Tue, 26 Jun 2007 07:19:19 GMT

Message-ID:

<X53gi.2954$ZA.1451@newsb.telia.net>

On 2007-06-26 00:30, desktop wrote:

Pete Becker wrote:

desktop wrote:

Erik Wikstr?m wrote:

On 2007-06-25 22:21, desktop wrote:

If I have a sorted std::list with 1.000.000 elements it takes
1.000.000 operations to find element with value = 1.000.000 (need to
iterator through the whole list).

In comparison, if I have a std::set with 1.000.000 element it will
only take approx lg 1.000.000 = 20 operations! Can it really be true
that the difference is a factor of 1.000.000/20 = 50.000 in this case?

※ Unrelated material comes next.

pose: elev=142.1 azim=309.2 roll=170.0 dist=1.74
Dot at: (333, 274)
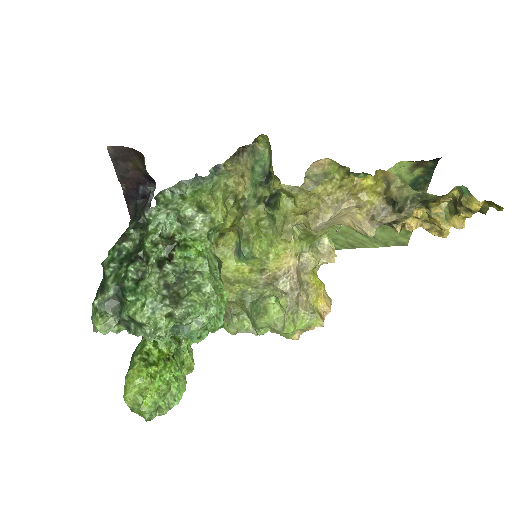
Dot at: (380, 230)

In operations yes, not necessarily in time. If the operations on the
list takes 1 time and the operations on the set takes 50,000 then
they'll be equally fast. This will of course not be true in any
implementation (the set will be significantly faster than the list)
but it shows that just because one container/algorithm has a better
asymptotic running time it will in fact perform better. All it says
is that for a sufficiently large set of input, the algorithm will
perform better.

In practice you'll often find that using a vector for small sets will
be faster than most other containers, even if you need to traverse
the whole vector.

Is it possible to make an exact measurement in the difference in time
for 1 operation for a set and a list?

Yes, but that's not what asymptotic complexity is about. Asymptotic
complexity measures how well an algorithm scales when you increase the
amount of data. It answers questions like: it takes twenty seconds to
find all the records matching X in my database; if I double the number
of data elements, how long will it take?

I am not interested in the asymptotic difference but a measurement of
the difference in time for a single operation - this way its possible to
give an idea of how many elements you need to operate with before it
makes sense to use a more complicated structure with a better asymptotic
complexity.

The time one operation needs is usually not interesting since you rarely
us only one operation, instead you use a mix of a few. So what's
interesting is how long time your mix performs. Consider an application
where you perform a number of operations on a collection, let's say you
perform 10 operations of type A, 1 of type B and 100 of type C. Given
that mix it's quite uninteresting if the B operation is fast or not,
what matters is, probably, how well C performs, then A.

--
Erik Wikstr?m